A unified view of nonlinear, nonlocal operators and qualitative properties of associated elliptic and parabolic problems

Abstract: We put together a general framework to deal with elliptic and parabolic equations associated with (nonlinear) nonlocal (fractional order) operators. Many well-known nonlocal operators enter into our framework, and in addition one may introduce many other, new nonlocal operators that have not yet been considered in the literature. We use the abstract theory of (nonlinear) semigroups generated by subgradients of proper, lower semicontinuous and convex functionals on Hilbert spaces to build a rigorous and applicable framework that works for many classical elliptic operators but also nonlocal or sometimes fractional operators.
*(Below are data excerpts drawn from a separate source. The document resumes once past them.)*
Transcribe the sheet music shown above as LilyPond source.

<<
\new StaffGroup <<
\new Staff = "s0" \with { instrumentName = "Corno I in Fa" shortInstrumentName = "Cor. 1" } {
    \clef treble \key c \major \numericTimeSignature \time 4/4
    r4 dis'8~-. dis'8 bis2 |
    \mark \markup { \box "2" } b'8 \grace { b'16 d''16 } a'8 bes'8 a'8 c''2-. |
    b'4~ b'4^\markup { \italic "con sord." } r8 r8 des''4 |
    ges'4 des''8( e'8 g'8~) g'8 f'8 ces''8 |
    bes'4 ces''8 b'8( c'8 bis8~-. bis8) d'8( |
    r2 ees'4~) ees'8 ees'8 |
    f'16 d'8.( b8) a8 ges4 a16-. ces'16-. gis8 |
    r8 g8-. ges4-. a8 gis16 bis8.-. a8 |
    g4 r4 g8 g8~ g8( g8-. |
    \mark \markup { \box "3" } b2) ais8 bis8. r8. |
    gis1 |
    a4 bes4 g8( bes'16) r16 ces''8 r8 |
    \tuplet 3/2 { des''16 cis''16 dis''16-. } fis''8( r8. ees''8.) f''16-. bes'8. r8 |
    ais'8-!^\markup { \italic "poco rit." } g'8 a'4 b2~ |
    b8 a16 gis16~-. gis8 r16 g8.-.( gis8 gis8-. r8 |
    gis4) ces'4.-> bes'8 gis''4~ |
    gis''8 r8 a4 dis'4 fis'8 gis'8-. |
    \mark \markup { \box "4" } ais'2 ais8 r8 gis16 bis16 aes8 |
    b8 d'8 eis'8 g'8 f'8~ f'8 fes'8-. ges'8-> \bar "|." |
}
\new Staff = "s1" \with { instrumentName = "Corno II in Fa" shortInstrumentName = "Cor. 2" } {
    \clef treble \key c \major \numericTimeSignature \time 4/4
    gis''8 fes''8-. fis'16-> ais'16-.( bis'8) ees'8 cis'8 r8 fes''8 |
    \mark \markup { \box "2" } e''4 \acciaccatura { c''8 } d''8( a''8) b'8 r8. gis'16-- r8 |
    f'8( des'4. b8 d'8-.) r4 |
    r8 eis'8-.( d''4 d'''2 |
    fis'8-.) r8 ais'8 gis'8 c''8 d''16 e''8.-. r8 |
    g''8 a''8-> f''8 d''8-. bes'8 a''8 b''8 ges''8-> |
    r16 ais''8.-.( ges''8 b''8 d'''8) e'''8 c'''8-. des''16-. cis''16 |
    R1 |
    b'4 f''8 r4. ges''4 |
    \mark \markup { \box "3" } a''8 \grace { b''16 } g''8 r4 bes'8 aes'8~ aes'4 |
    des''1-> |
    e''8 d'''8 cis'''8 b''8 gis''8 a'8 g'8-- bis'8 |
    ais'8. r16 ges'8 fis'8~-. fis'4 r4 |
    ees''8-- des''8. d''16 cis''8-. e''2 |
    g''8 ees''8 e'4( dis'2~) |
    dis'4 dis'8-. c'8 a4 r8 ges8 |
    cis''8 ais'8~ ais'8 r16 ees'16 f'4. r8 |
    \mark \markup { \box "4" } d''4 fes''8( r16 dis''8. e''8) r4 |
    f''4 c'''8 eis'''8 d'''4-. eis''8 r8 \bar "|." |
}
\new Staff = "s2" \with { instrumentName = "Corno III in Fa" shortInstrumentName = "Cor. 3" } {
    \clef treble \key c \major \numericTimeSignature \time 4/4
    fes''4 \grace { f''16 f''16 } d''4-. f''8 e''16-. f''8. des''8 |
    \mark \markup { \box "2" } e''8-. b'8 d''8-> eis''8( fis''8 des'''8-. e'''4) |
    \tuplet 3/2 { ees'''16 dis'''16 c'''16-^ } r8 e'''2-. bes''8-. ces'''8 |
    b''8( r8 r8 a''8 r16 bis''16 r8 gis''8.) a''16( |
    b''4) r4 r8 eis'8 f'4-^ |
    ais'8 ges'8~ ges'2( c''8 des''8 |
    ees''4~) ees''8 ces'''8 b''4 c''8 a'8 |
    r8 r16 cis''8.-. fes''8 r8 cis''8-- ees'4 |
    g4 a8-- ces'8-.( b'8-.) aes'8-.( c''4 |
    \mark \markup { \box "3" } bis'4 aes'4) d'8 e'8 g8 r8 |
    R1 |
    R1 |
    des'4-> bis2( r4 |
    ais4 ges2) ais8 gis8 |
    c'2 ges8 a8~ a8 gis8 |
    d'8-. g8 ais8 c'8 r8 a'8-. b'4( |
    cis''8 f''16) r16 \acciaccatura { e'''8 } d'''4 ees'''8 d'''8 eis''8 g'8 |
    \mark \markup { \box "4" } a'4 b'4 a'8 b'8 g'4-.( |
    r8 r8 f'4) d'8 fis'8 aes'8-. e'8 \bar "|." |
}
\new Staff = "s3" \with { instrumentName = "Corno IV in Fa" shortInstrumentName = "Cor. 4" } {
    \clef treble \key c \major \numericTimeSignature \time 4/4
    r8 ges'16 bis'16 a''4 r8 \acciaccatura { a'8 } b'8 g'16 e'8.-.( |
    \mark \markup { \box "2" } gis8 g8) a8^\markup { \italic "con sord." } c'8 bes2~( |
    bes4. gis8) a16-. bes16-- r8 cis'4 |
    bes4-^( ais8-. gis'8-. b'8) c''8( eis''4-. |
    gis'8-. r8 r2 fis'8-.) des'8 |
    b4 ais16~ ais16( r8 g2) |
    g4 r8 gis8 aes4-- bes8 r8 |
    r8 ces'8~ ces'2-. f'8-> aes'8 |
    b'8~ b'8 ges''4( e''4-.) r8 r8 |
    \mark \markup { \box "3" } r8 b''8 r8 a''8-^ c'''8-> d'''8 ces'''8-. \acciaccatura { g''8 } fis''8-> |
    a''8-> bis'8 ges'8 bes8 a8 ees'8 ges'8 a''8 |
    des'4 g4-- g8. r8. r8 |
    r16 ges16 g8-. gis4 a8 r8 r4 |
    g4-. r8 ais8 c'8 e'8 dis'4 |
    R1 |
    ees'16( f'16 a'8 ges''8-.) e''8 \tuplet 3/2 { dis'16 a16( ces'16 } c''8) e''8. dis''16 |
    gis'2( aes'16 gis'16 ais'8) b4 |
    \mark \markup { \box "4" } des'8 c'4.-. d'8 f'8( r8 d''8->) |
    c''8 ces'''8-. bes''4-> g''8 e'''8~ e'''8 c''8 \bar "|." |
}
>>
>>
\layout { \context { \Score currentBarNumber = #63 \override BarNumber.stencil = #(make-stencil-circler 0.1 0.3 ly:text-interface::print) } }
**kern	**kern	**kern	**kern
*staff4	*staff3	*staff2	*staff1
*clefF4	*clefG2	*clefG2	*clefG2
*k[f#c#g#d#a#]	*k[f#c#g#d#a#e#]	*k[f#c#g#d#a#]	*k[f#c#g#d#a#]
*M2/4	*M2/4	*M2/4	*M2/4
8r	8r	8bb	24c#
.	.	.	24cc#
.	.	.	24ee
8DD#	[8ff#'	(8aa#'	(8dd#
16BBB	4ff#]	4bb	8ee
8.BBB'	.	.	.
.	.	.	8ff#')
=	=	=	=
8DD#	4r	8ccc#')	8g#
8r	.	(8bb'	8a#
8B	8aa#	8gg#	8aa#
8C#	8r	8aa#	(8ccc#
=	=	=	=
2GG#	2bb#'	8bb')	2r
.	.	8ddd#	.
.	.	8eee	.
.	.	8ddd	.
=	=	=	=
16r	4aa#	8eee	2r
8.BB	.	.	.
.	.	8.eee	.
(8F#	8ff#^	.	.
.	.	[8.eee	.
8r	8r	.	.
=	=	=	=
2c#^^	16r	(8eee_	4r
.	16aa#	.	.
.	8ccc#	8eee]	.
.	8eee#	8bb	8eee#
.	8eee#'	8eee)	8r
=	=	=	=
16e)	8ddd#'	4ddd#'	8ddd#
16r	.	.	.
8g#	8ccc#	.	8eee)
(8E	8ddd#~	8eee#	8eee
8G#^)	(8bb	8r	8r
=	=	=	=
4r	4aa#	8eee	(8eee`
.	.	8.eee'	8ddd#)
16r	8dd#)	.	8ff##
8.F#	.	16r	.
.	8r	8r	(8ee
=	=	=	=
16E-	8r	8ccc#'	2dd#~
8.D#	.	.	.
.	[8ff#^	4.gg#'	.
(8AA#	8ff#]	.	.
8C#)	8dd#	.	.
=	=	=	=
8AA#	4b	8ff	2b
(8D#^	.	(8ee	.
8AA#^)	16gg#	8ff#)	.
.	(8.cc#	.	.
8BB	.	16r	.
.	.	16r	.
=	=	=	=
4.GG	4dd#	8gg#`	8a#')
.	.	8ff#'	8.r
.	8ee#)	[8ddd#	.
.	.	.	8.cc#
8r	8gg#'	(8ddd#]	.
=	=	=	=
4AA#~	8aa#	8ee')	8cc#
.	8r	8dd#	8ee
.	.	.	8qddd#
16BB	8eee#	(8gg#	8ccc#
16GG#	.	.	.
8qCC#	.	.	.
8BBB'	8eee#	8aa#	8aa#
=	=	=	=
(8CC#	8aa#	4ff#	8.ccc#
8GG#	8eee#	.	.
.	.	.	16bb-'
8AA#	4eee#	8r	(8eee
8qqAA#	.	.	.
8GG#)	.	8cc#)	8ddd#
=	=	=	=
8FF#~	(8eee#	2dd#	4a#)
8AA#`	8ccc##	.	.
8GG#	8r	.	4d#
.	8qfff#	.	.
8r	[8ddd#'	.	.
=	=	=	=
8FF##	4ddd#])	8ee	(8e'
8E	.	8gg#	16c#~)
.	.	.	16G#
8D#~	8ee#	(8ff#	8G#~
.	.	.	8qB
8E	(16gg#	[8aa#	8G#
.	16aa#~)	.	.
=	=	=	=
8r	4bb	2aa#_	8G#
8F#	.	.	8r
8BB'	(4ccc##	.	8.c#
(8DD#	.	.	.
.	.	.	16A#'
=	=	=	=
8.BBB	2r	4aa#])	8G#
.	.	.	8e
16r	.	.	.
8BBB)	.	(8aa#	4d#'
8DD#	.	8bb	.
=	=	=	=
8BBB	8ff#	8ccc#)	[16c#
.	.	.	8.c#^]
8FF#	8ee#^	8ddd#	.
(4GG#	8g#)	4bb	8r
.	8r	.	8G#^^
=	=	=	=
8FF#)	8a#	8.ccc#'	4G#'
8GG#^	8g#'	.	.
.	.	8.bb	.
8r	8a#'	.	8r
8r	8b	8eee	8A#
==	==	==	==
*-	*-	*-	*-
After recalling the notion of a nonlinear semigroup generated by subgradients and $j$-subgradients of the associated energy functions, we introduce a general class of (nonlinear) nonlocal elliptic type operators and define rigorously subgradients and $j$-subgradients of such functionals that generate (nonlinear) submarkovian semigroups and hence, the abstract Cauchy problem associated with these subgradients and/or $j$-subgradients is wellposed. The existence and the qualitative properties of solutions to these Cauchy problems and the corresponding semigroups are investigated. More precisely, we show some comparison and maximum principles, submarkovian, domination, ultracontractivity properties, and some Hölder type estimates for these semigroups of operators. These results are usually useful in several branches of pure and applied partial differential equations. We finish the paper by giving several examples of nonlocal operators in Euclidean spaces, graphs, metric random walk spaces, fractional Brownian motions, and Lévy flights, that fit in our general framework.